There was no hiding my lack of eyebrows and eyelashes, but my RFS cap covered the soft fuzz that now stood in for hair, and I was energised by the steroids from chemo.
I welcomed all the dignitaries and public servants, and told them how the community hall had been built 23 years ago by this small but resilient community. Jen and I chatted with Mrs Hurley, who’d brought biscuits from Canberra, and I pulled the shyer brigade members into the conversation.
Our crew was strong together, conscious of each other’s losses and horrors – and amused by the unprecedented slew of dignitaries and departments. After the Governor-General spoke, Mrs Hurley stepped forward and asked us to join her in ‘You are my sunshine’. Our Fire Captain rolled his eyes, some shook their heads or muffled laughter. Everyone sang.
Jen and I might be a lone pair of dykes in a community with a high percentage of single heterosexual men. Back in the 80s, people might’ve thought that on this farm, women danced naked around fires and made sacrifices.

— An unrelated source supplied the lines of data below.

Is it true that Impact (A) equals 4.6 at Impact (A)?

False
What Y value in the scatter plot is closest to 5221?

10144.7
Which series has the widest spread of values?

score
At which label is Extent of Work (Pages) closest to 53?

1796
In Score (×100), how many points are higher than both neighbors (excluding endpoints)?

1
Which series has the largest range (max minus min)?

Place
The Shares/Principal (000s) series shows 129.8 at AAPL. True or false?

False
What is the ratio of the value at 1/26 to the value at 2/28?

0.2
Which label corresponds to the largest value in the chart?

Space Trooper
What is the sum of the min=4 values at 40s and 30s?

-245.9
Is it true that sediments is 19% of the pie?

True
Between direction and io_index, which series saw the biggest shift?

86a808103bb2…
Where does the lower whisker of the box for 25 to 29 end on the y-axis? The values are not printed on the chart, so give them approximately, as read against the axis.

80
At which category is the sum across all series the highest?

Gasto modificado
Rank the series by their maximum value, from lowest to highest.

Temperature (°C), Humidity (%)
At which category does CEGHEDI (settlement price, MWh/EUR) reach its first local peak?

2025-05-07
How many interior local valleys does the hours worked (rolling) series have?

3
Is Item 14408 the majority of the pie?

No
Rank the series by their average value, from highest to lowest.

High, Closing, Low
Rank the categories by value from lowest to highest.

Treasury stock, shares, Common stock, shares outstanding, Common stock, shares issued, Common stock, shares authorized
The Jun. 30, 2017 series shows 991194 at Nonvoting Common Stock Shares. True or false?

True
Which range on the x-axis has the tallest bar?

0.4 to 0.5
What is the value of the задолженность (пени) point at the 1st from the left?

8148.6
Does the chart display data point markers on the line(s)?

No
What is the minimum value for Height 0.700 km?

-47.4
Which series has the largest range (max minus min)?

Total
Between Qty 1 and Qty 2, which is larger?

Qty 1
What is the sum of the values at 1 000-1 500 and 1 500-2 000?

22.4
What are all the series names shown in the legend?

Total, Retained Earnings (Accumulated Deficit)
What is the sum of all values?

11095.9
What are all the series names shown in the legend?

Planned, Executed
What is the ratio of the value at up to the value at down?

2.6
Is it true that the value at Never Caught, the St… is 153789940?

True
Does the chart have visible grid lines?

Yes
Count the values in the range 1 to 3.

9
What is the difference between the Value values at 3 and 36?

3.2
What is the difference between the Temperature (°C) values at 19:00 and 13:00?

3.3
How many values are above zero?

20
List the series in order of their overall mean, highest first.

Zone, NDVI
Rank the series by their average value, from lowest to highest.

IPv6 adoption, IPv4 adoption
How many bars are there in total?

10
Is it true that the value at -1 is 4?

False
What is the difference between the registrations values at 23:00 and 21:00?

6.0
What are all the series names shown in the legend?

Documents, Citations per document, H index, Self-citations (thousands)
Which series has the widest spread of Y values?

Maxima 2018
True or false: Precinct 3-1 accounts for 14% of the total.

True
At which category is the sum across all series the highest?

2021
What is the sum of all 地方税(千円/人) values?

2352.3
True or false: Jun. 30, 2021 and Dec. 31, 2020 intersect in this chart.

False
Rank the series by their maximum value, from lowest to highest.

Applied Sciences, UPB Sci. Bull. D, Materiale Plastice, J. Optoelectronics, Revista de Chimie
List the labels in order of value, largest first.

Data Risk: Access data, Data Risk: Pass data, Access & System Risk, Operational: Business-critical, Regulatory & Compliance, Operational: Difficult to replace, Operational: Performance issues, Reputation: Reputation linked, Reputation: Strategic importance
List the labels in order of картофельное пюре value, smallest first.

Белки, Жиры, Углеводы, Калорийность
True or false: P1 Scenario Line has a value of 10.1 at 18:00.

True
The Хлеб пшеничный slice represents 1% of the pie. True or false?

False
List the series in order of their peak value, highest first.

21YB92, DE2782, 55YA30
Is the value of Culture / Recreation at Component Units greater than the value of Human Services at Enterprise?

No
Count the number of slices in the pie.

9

Twenty years ago, a drunk man might’ve bailed Jen up, insisting her friends weren’t welcome at a ‘family’ fun day. Even ten years ago it was taboo for us to touch each other in public, and there’s no doubt we’d still rather dance with our queer tribe on New Year’s Eve than down at the local hall.
But these days, in this tiny rural community, there’s no doubt Jen and I are cared for. Catastrophic fires and the grief in their wake, along with rebuilding and the joy in resilience, have repeatedly glued both our community and our brigade together. Jen and I are relied upon for our individual skills and for our strength as a couple.
I’d even go so far as to say that here, in this largely heterosexual community, our love is honoured – even if we refuse to get married.
Hayley Katzen migrated from South Africa to Australia in 1989. She has worked in public law and law reform, studied acting, produced a play about asylum seekers, and completed an MFA in Creative Writing, practising the crafts of short story and essay writing in the bushlands of north-eastern NSW at her girlfriend’s cattle farm. Her writing has been published in Australia and overseas, including in Australian Book Review, Griffith Review, Southerly, Fourth Genre and Kenyon Review. Untethered is her debut memoir.